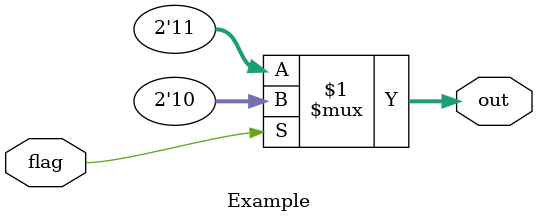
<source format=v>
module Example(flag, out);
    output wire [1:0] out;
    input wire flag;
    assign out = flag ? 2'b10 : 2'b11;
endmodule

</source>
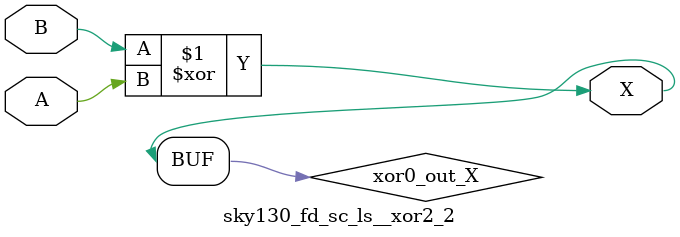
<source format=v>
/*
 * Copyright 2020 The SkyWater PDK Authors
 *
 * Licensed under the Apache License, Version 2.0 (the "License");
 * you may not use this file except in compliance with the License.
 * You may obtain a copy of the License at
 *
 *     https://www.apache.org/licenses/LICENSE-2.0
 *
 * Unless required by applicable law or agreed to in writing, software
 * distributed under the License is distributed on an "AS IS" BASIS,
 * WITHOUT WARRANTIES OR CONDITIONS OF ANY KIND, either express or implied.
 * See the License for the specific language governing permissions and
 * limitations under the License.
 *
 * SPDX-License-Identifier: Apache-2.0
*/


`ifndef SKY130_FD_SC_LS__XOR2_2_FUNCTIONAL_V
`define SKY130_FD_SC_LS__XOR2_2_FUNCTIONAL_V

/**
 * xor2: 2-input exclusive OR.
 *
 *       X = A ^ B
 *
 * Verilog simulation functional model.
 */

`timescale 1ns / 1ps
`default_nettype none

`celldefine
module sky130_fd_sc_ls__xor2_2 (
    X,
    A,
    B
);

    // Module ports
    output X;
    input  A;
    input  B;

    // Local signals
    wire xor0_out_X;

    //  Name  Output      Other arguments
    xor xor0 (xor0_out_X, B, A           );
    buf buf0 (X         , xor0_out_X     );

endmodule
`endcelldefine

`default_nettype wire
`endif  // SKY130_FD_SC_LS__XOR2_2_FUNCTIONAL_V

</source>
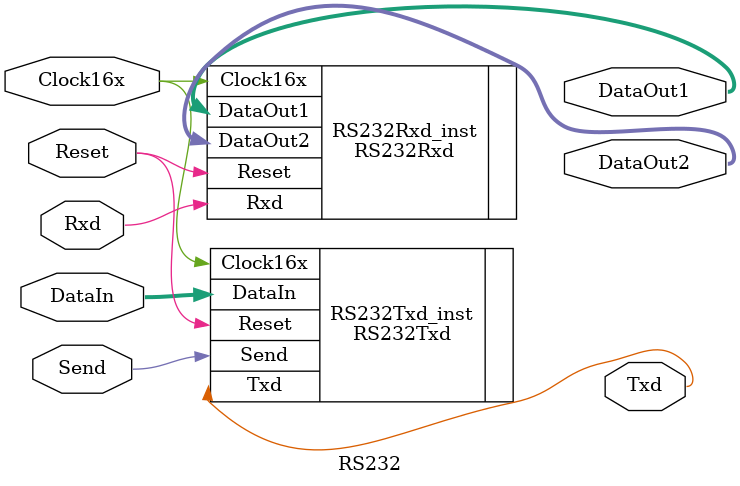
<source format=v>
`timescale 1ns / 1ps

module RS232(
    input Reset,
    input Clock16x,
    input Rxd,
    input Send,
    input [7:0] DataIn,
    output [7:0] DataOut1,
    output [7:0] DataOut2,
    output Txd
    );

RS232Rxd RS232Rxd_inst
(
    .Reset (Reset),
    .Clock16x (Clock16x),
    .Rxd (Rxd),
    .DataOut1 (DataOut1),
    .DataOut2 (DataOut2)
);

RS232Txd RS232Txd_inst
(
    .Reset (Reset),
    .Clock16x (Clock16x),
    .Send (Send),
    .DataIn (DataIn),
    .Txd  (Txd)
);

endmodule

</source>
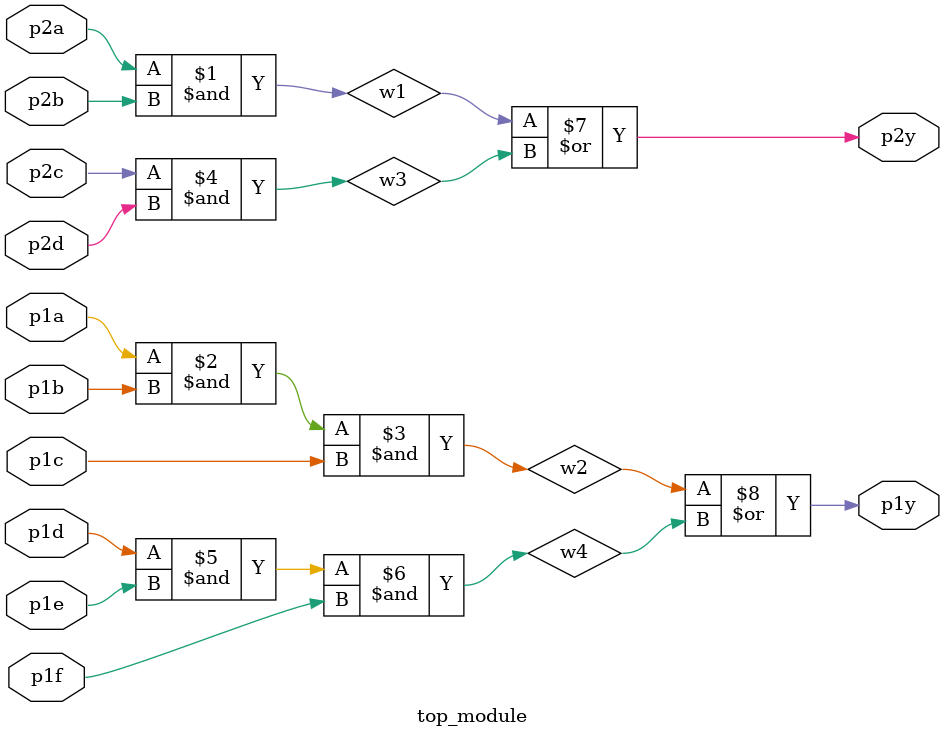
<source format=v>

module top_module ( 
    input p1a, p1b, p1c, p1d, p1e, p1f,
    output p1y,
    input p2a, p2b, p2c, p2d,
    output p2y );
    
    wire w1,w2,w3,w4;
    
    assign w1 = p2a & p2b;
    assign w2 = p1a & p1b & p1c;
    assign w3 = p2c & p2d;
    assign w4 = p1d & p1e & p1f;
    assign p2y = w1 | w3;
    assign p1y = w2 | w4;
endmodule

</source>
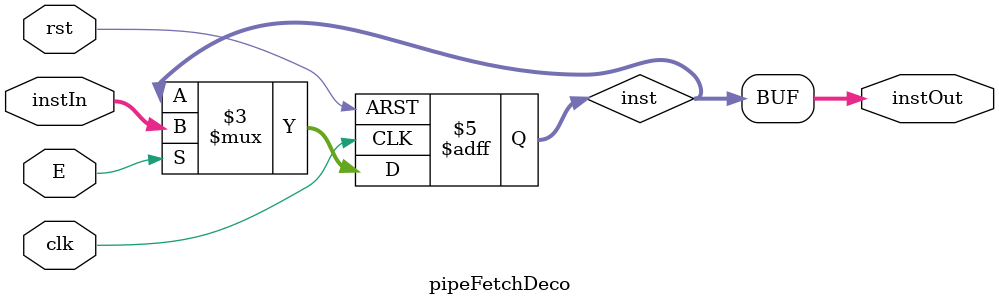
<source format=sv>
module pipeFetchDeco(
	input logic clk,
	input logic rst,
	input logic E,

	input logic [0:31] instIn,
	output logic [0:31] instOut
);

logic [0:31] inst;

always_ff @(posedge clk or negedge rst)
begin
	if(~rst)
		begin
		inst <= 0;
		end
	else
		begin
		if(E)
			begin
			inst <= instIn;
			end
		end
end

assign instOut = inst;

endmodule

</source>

########

> EXERCISE PROMPT
Word for word, restate the records above and drop the pictures.

> FINAL ANSWER
<source format=v>
module Example(flag, out);
    output wire [1:0] out;
    input wire flag;
    assign out = flag ? 2'b10 : 2'b11;
endmodule

</source>
<source format=v>
/*
 * Copyright 2020 The SkyWater PDK Authors
 *
 * Licensed under the Apache License, Version 2.0 (the "License");
 * you may not use this file except in compliance with the License.
 * You may obtain a copy of the License at
 *
 *     https://www.apache.org/licenses/LICENSE-2.0
 *
 * Unless required by applicable law or agreed to in writing, software
 * distributed under the License is distributed on an "AS IS" BASIS,
 * WITHOUT WARRANTIES OR CONDITIONS OF ANY KIND, either express or implied.
 * See the License for the specific language governing permissions and
 * limitations under the License.
 *
 * SPDX-License-Identifier: Apache-2.0
*/


`ifndef SKY130_FD_SC_LS__XOR2_2_FUNCTIONAL_V
`define SKY130_FD_SC_LS__XOR2_2_FUNCTIONAL_V

/**
 * xor2: 2-input exclusive OR.
 *
 *       X = A ^ B
 *
 * Verilog simulation functional model.
 */

`timescale 1ns / 1ps
`default_nettype none

`celldefine
module sky130_fd_sc_ls__xor2_2 (
    X,
    A,
    B
);

    // Module ports
    output X;
    input  A;
    input  B;

    // Local signals
    wire xor0_out_X;

    //  Name  Output      Other arguments
    xor xor0 (xor0_out_X, B, A           );
    buf buf0 (X         , xor0_out_X     );

endmodule
`endcelldefine

`default_nettype wire
`endif  // SKY130_FD_SC_LS__XOR2_2_FUNCTIONAL_V

</source>
<source format=v>
`timescale 1ns / 1ps

module RS232(
    input Reset,
    input Clock16x,
    input Rxd,
    input Send,
    input [7:0] DataIn,
    output [7:0] DataOut1,
    output [7:0] DataOut2,
    output Txd
    );

RS232Rxd RS232Rxd_inst
(
    .Reset (Reset),
    .Clock16x (Clock16x),
    .Rxd (Rxd),
    .DataOut1 (DataOut1),
    .DataOut2 (DataOut2)
);

RS232Txd RS232Txd_inst
(
    .Reset (Reset),
    .Clock16x (Clock16x),
    .Send (Send),
    .DataIn (DataIn),
    .Txd  (Txd)
);

endmodule

</source>
<source format=v>

module top_module ( 
    input p1a, p1b, p1c, p1d, p1e, p1f,
    output p1y,
    input p2a, p2b, p2c, p2d,
    output p2y );
    
    wire w1,w2,w3,w4;
    
    assign w1 = p2a & p2b;
    assign w2 = p1a & p1b & p1c;
    assign w3 = p2c & p2d;
    assign w4 = p1d & p1e & p1f;
    assign p2y = w1 | w3;
    assign p1y = w2 | w4;
endmodule

</source>
<source format=sv>
module pipeFetchDeco(
	input logic clk,
	input logic rst,
	input logic E,

	input logic [0:31] instIn,
	output logic [0:31] instOut
);

logic [0:31] inst;

always_ff @(posedge clk or negedge rst)
begin
	if(~rst)
		begin
		inst <= 0;
		end
	else
		begin
		if(E)
			begin
			inst <= instIn;
			end
		end
end

assign instOut = inst;

endmodule

</source>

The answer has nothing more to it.